Je la regardais se balancer, rire, chanter avec sa sœur et son frère. Je n’avais, je crois, rien fait pour la garder à moi, l’empêcher de grandir, d’aller de l’avant. Je n’avais jamais été une maman qui pleure en laissant ses enfants à la crèche, dont le cœur explose quand ils partent une semaine. Maintenant, me revenaient en mémoire les phrases d’amis ayant des enfants plus âgés que les nôtres. En substance, ils disaient tous : « le grand bouleversement, c’est la rentrée à l’école primaire. A partir de là, on les perd. Ce n’est plus comme avant. Ils sont vraiment grands ».
Céleste faisait le cochon pendu, et dans ma tête tournaient six années de vie. En accéléré, je revivais sa naissance, les mois d’allaitement, les nuits blanches à attendre qu’elle se rendorme en regardant des rediffusions d’émissions à la télévision, les gazouillis, le premier biberon, les premiers mots suivis de près par les premiers pas, l’entrée à la crèche, les poussées dentaires, la naissance de sa sœur, l’installation dans le Loiret, la découverte d’une autre crèche, l’adieu aux couches et à la tétine, l’entrée à l’école maternelle, les premiers goûters pour les anniversaires, les premières vacances à la montagne, avec le petit piou-piou fièrement arboré sur le blouson, la naissance du petit frère, les vacances au bord de la mer, le vélo sans les roulettes, la baignade sans les brassards et même avec masque, tuba et palmes pour suivre son papa ou son grand-oncle et ramasser au fond de l’eau des Bernard-l’ermite, la première dent de lait tombée, et la première classe de mer en grande section de maternelle.

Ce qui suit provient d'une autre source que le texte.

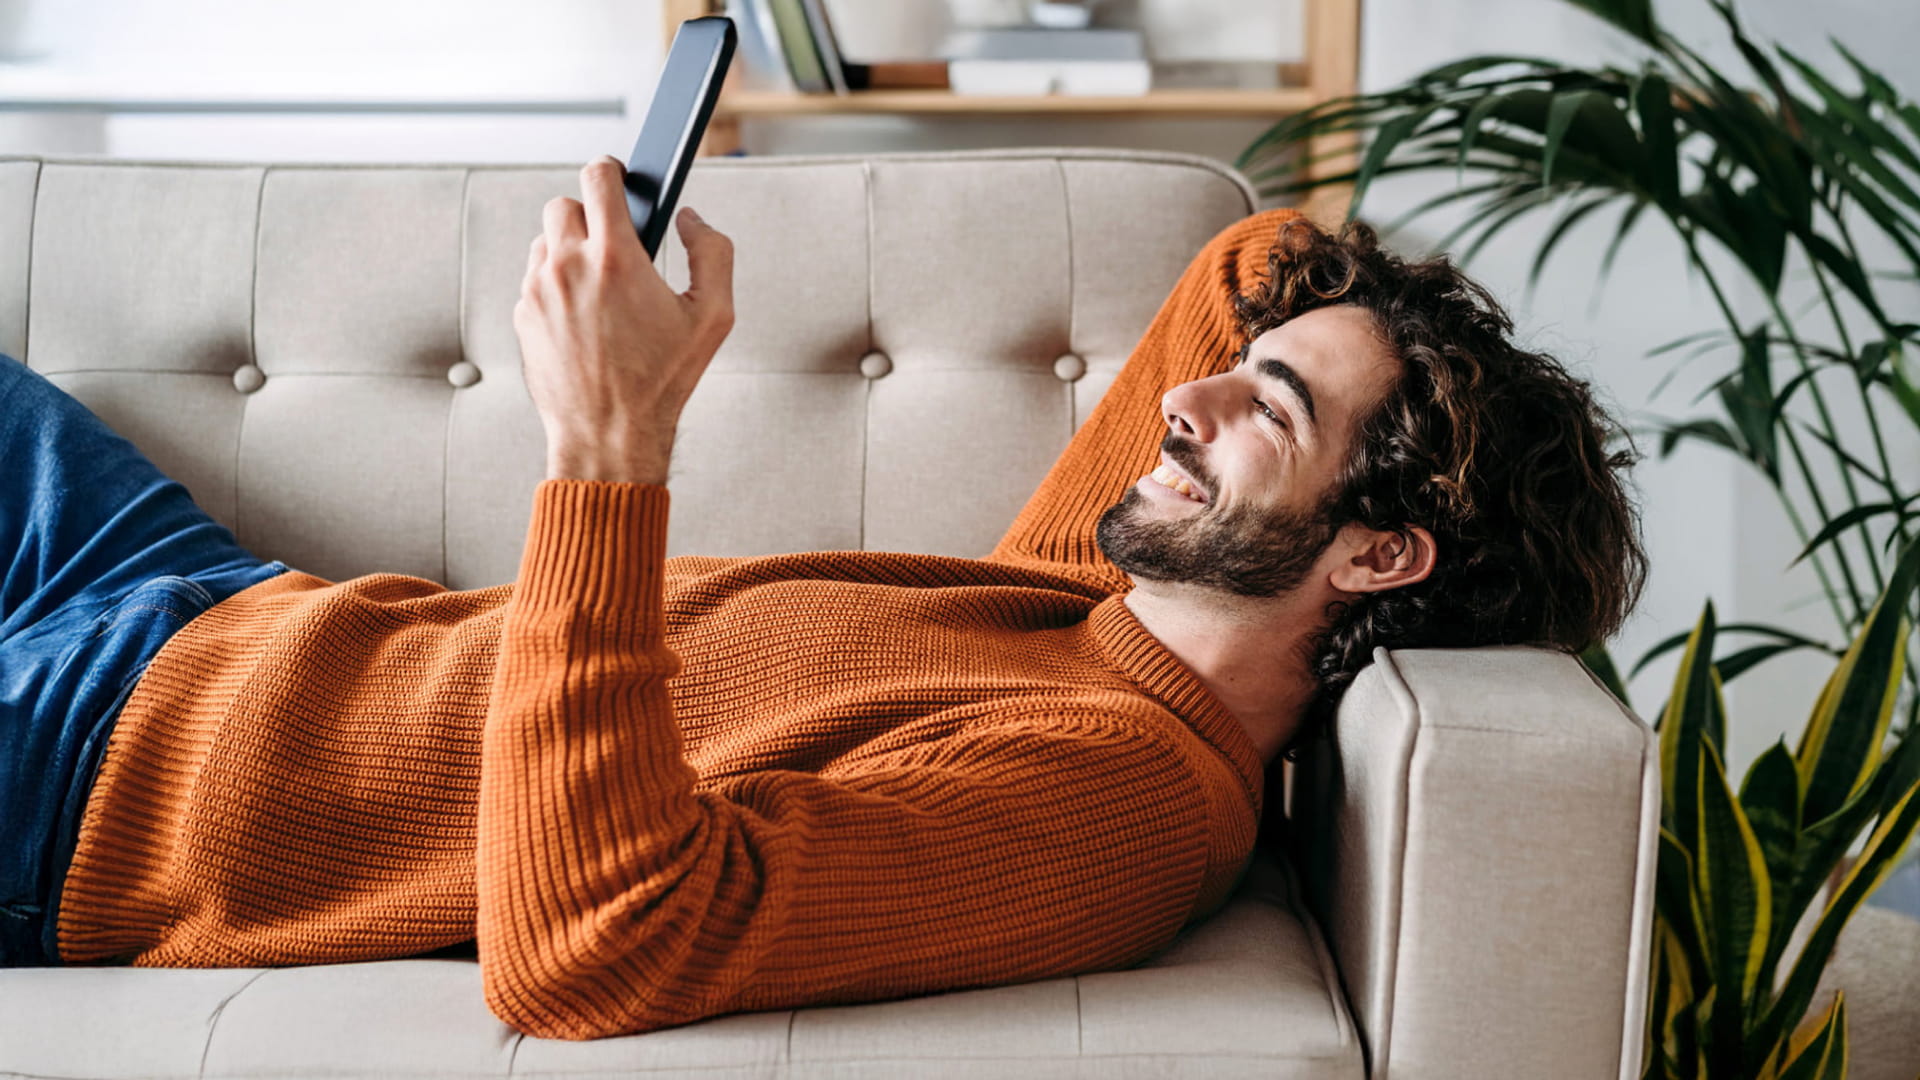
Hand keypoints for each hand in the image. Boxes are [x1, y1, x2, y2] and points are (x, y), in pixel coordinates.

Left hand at [514, 155, 735, 484]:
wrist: (609, 435)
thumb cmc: (662, 381)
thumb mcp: (712, 317)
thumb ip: (713, 254)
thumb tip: (693, 220)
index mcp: (615, 258)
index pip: (598, 177)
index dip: (611, 170)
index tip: (619, 177)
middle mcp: (568, 267)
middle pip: (565, 204)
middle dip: (590, 215)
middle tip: (615, 244)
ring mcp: (538, 291)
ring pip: (546, 242)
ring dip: (570, 251)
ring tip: (601, 287)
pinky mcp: (522, 315)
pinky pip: (535, 280)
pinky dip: (556, 286)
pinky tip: (584, 316)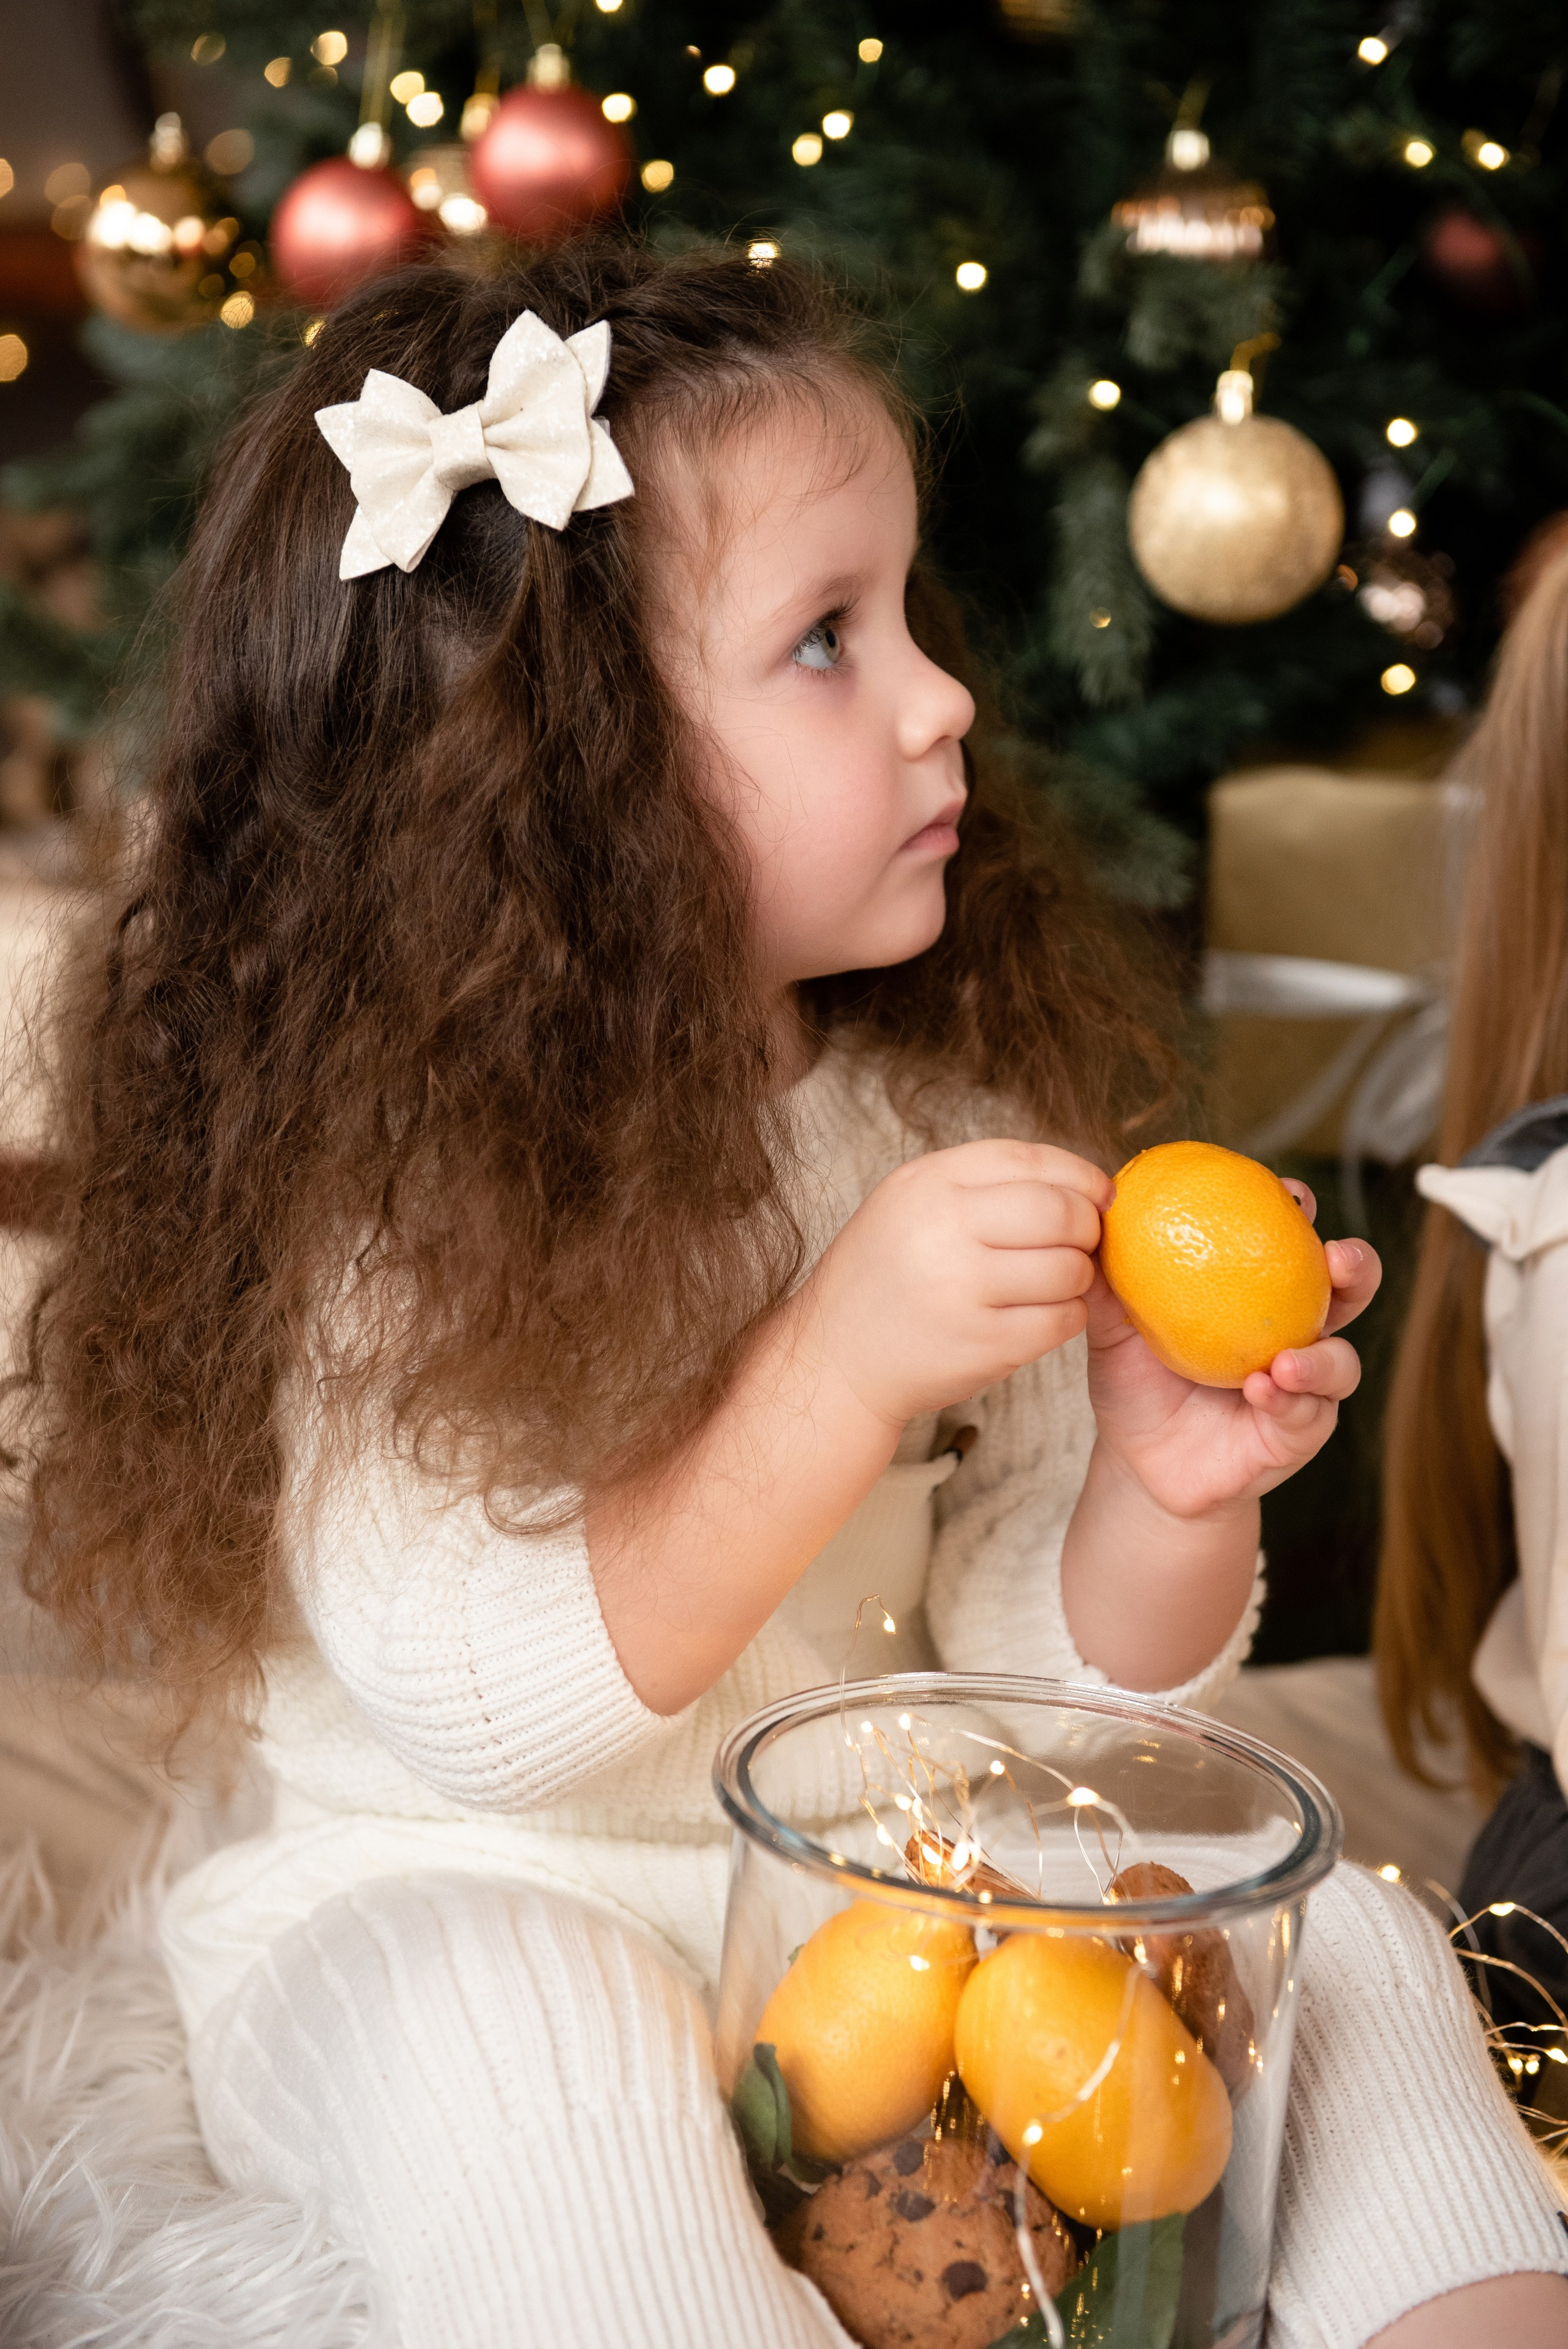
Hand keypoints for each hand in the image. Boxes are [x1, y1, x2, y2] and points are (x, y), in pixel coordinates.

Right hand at [806, 1139, 1111, 1427]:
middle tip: (1082, 1242)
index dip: (1079, 1175)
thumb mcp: (910, 1203)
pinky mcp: (981, 1344)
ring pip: (1068, 1270)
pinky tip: (1044, 1315)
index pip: (1028, 1160)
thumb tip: (1082, 1184)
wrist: (834, 1356)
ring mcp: (961, 1289)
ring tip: (1057, 1281)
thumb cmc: (885, 1275)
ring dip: (1078, 1276)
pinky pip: (1061, 1321)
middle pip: (1059, 1212)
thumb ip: (982, 1185)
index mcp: (926, 1183)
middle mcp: (941, 1229)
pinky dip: (1067, 1316)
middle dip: (1087, 1227)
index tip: (1099, 1194)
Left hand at [1086, 1178, 1381, 1520]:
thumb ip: (1111, 1280)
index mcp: (1258, 1294)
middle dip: (1357, 1268)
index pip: (1291, 1241)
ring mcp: (1302, 1386)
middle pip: (1347, 1291)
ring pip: (1340, 1363)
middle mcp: (1292, 1333)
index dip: (1300, 1211)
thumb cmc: (1134, 1381)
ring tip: (1286, 1359)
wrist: (1135, 1460)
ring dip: (1322, 1357)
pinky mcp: (1295, 1435)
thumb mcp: (1114, 1328)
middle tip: (1338, 1256)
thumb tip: (1094, 1218)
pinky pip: (1307, 1416)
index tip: (1288, 1194)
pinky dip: (1289, 1402)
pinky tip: (1264, 1391)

Je suis arrivée aux dernières images du film des six premières années de vie de Céleste et je n’ai pas pu m’empêcher de penser à tout ce qui se profilait à l’horizon comme, par exemple, l’entrée en sixième, le passage du brevet des collèges, l’entrée en adolescence, le premier chagrin d’amour qui ravage les cœurs des filles et, par ricochet, celui des mères, la vie de lycéenne avec l’incontournable passage du bac français et du bac général, les soirées qui s’étirent de plus en plus, le permis de conduire et le départ de la maison.
Céleste continuait à jouer dans le jardin, avec sa sœur et son frère. J’étais toujours plantée là, avec les bras le long du corps et ma liste de fournitures scolaires dans la main. Puis, mon esprit s’est envolé. Il n’est pas allé très loin. Il s’est contenté de survoler les champs de céréales. Il a longé une jachère fleurie et a pénétré dans l’école des filles par un trou de souris. Un silence anormal, presque pesant y régnait. Les portemanteaux étaient orphelins. Les murs des classes étaient désespérément nus. Les maîtresses, aidées de leurs fidèles assistantes, avaient retiré, un à un, les dessins, les peintures et les collages réalisés par leurs élèves. Les jeux, les trottinettes et les vélos ne traînaient plus dans la cour. Les billes, aussi, avaient disparu. Ces billes que les garçons peinaient à faire rouler droit sur le sol granuleux de la cour. Les élastiques ne faisaient plus danser les jambes des petites filles et le vent ne faisait plus voler le bas de leur robe.
Je me suis laissée aller à cette nostalgie propre aux fins d’année scolaire qu’éprouvent bon nombre d’enseignants et qui n’exclut pas le bonheur de souffler pendant deux mois, de se ressourcer, de se renouveler avant de démarrer une nouvelle année.
L’heure du bain était passée depuis longtemps. J’ai fait rentrer les enfants et ai accroché la liste
des fournitures scolaires sur la porte du réfrigérateur. Demain, promis, j’irai leur acheter leurs cahiers de vacances qu’elles commenceront dans l’excitation générale avant de les oublier, les premières pages remplies.